GULFPORT, Miss. - The 183rd Aeromedical Evacuation Squadron, Mississippi Air National Guard, and the 189th Medical Group, Arkansas Air National Guard, trained alongside Coast Guardsmen from Gulfport and New Orleans in July.
The training included search and rescue demonstrations, medical evacuation response and familiarization with military working dogs.
“As we transition our warfighting environments, joint familiarity with other components, like the U.S. Coast Guard, is essential as we anticipate future missions,” said Capt. John Hughes, 183rd AES joint force training liaison officer in charge.
Airmen from the 183rd AES stand ready to deploy at a moment’s notice in support of military operations, natural disasters, and humanitarian missions across the globe.
“We are capable of providing support when partners like the U.S. Coast Guard need patients transported to a hospital, or if patients need additional support at a higher level,” said Master Sgt.

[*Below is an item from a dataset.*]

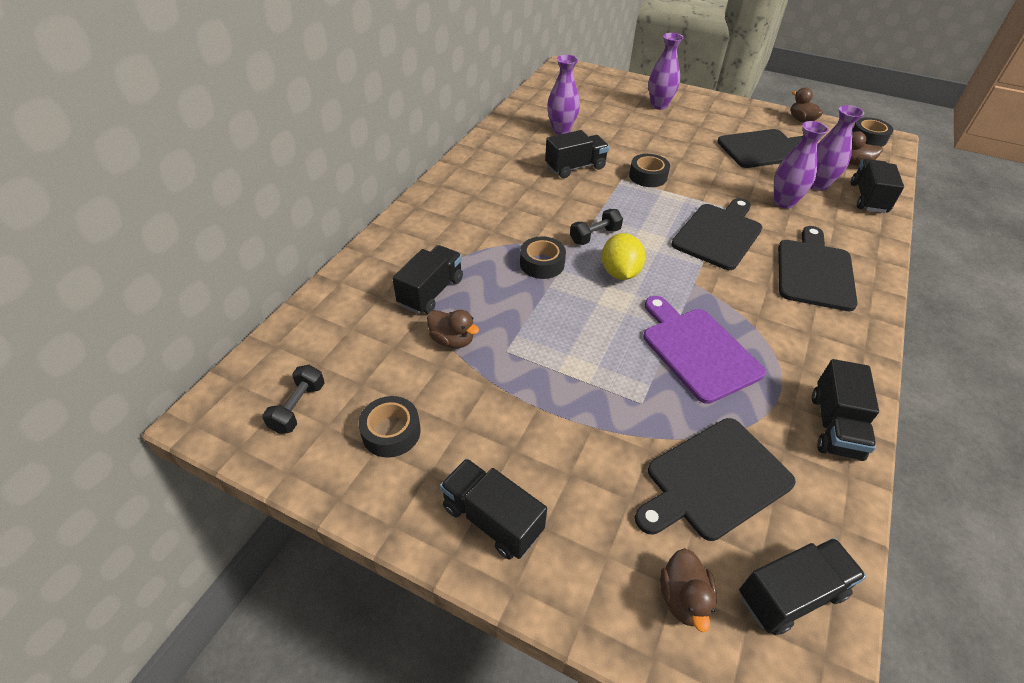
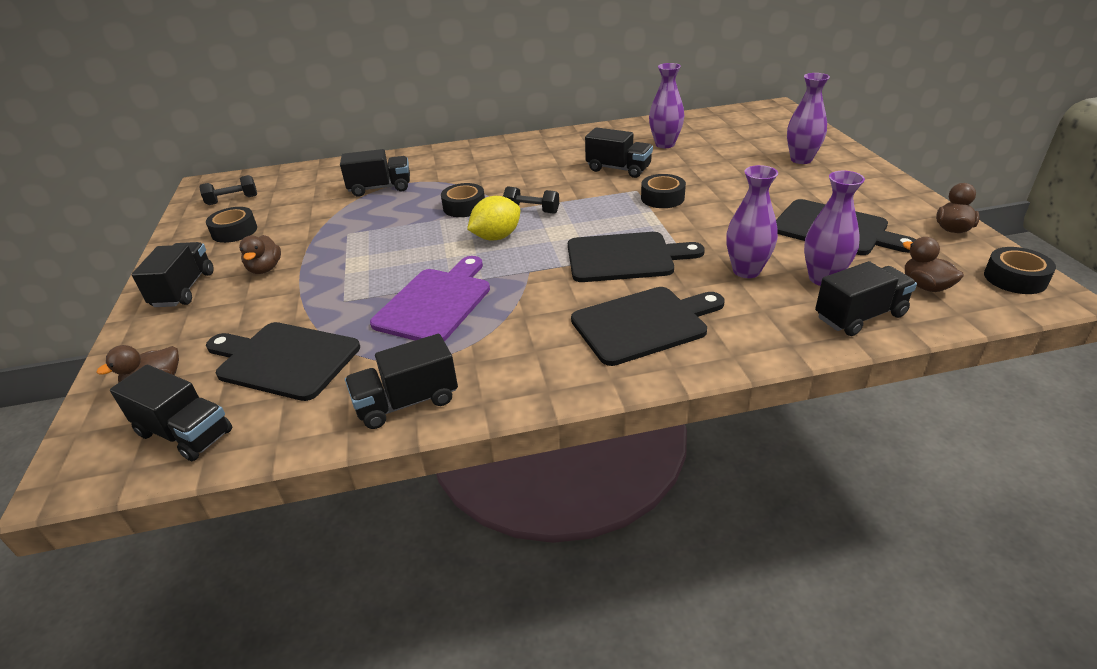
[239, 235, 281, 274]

Mark Goss, 183rd AES health specialist.
Airmen from the 183rd AES collaborated with the 189th MDG critical care team on transporting critically injured patients and air-to-ground equipment operations.
“While we share some of the same requirements, we’re different,” said Col. Terri Neely, 183rd AES commander. “Working with our clinic partners from Arkansas provides a smooth transition of them learning our job, and us learning their job.”

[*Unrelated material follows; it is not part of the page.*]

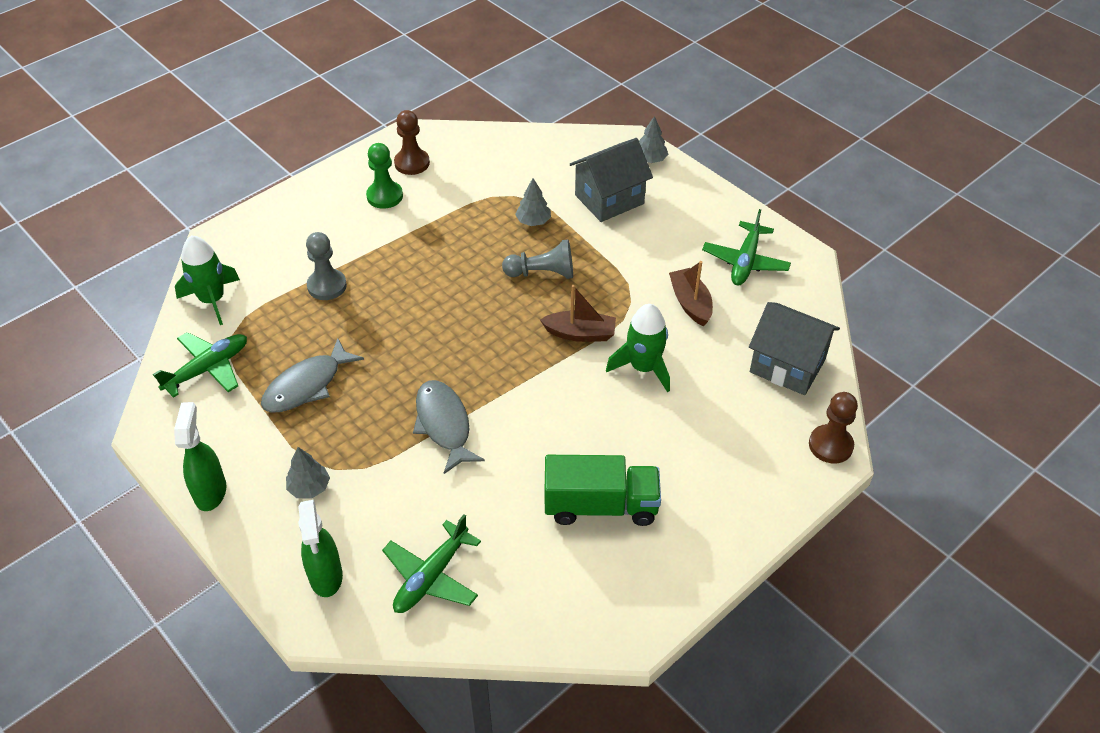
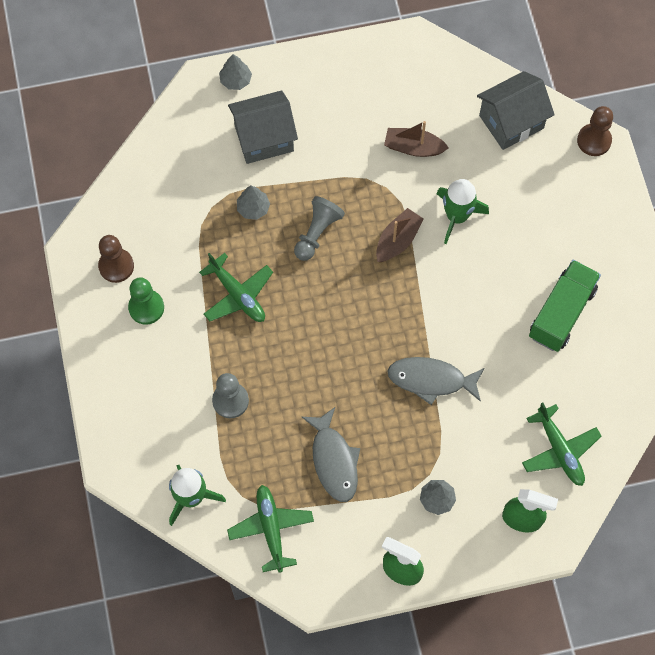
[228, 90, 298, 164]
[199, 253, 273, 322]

“If you’re downrange and you haven’t flown with these teams, then you’re not familiar with how they operate on the plane, or how that will affect your mission,” said Goss. “This controlled training environment allows us to figure out how each unit operates in flight while bringing every detail together.”
The 183rd AES consists of more than in-flight critical care specialists. Other team members such as logistics and medical administrators play an equally significant role for mission support during aeromedical evacuations. This year’s training environment allowed non-medical members of the 183rd AES to receive training on basic in-flight medical skills.
“We have reached out to all branches and different AFSCs to gain as much unique and different training as possible, which truly makes us multicapable Airmen,” said Neely. “We’re one of the few squadrons who have sought out and trained with the Army, Coast Guard, Active Duty, Reserve and Guard service members.”
A special part of the 183rd AES’s mission is support in natural disaster response and aeromedical evacuations, including potentially treating military working dogs.
“We trained with military working dogs because we have the capability to treat and transport those service members frequently,” said Goss. “If they need medical attention, we need to know how to treat them.”
Neely said the Airmen in the 183rd AES are always looking for new opportunities, and conducting training that is only being talked about at other units.
“We are one of the few squadrons who are on the cutting edge for truly developing multicapable Airmen,” said Neely. “This generation has some of the most innovative Airmen who are smarter than ever.”